Kunst trifft auf Politik

"Plastelina" (engl. für Knete) steht mit dicken Kreidebuchstaben auf der hinteren Tafelwand in der K6 auf Kampnagel. Wie Knetgummi-Menschen bewegen sich die Tänzer der Betsheva Dance Company aus Israel. Die Tänzer loten die menschlichen Grenzen der Bewegungsabläufe zu arabischen Rhythmen und klassischen Streicherklängen unter ihrem Leiter Ohad Naharin neu aus. Sie erschaffen ein vereinnahmendes Ganzes, eine Komposition aus Text, Musik und Tanz, die bezwingend ist und die ganze Aufmerksamkeit auf sich zieht. Naharin ist ein Tanzkünstler, der ganz auf Emotionen setzt und sich auf die Wirkung der Ästhetik einlässt.

Er hat sich Peter Handkes "Publikumsbeschimpfungen als Textgrundlage genommen. Sie wird von einem der Tänzer auf deutsch rezitiert. Naharin kontrastiert mit versöhnlicher Geste die Schimpfwörtertiraden Handkes mit immer gleichförmigen Kreistänzen. Harmonisch bewegen die Tänzer wie aufgezogene Tanzpuppen die Armen auf und ab und drehen sich dabei im Kreis.

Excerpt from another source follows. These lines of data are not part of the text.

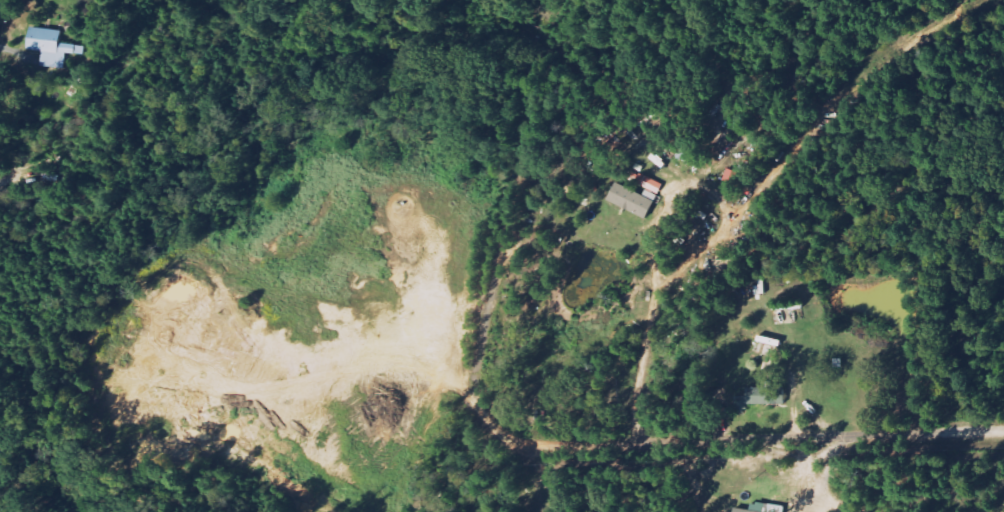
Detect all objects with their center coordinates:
building: (53, 46)
building: (647, 183)
building: (633, 199)
building: (762, 396)
road: (815, 435)
building: (767, 509)

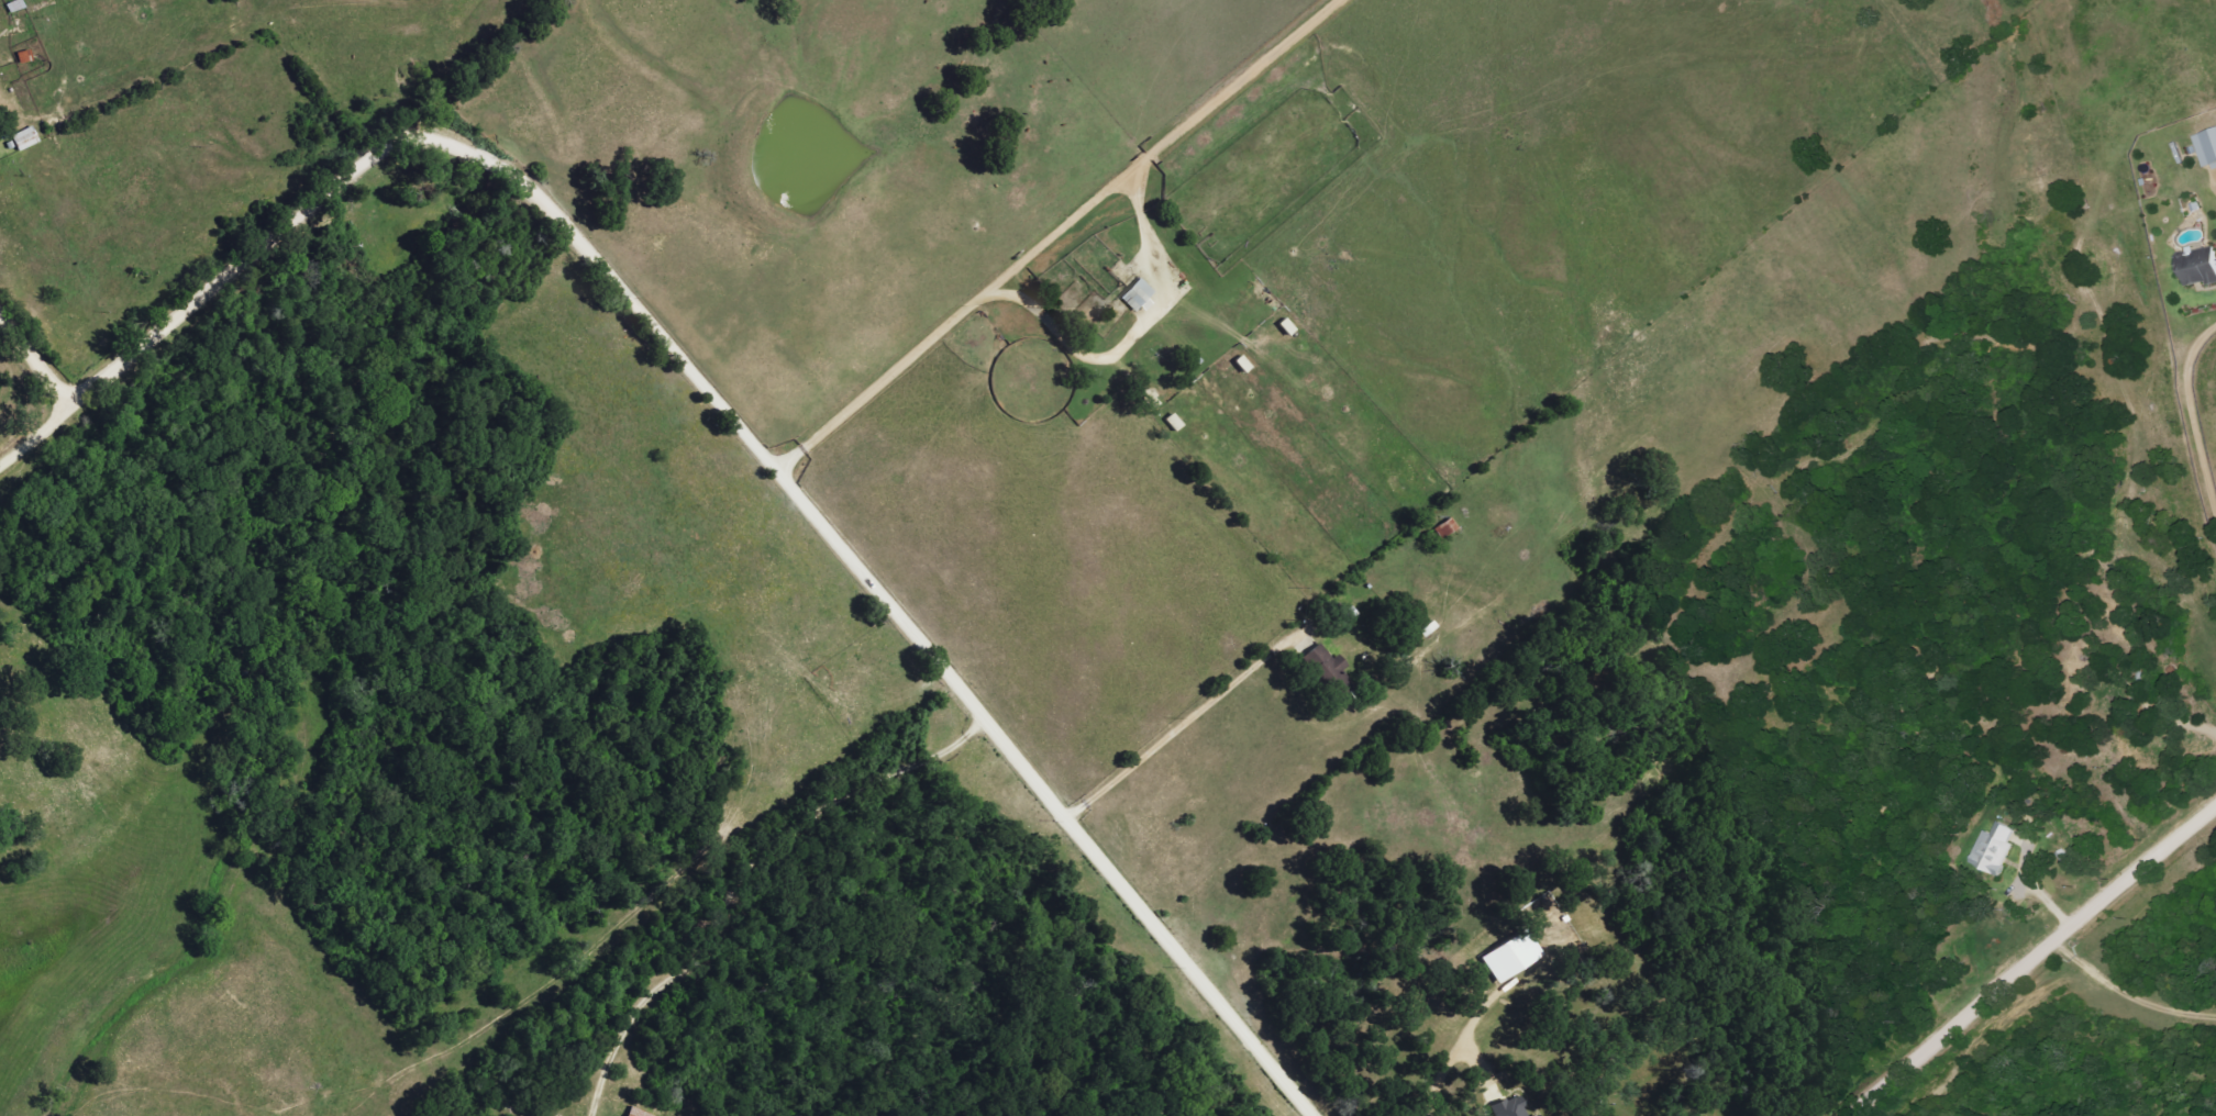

In dem anschließenden Publikumsgespräch an die Vorstellung am Freitag wurde er immer wieder vom deutschen Publikum zu den Eckpunkten seiner Inszenierung gefragt: "And, what is the idea behind...?" Und er antwortete schmunzelnd auf die scheinbar deutsche Standardfrage mit einem "It felt right like that." Politisch sei sein Tanztheater eher durch zufällige Weiterentwicklung geworden. Plastelina klinge vielleicht so wie Palästina, das sei aber nicht beabsichtigt gewesen. Statt der arabischen Klänge seien eigentlich Klezmermusik vorgesehen gewesen. Die hätte ihn aber beim Proben gelangweilt. Und das die Zuschauer als Nazischweine und Mitläufer tituliert wurden, sei eben Handkes Text zu verdanken. Politische Brisanz als Zufallsprodukt. Fast mag man dem smarten Künstler seine Nonchalance glauben, so spannend und berauschend ist sein künstlerisches Gesamtergebnis.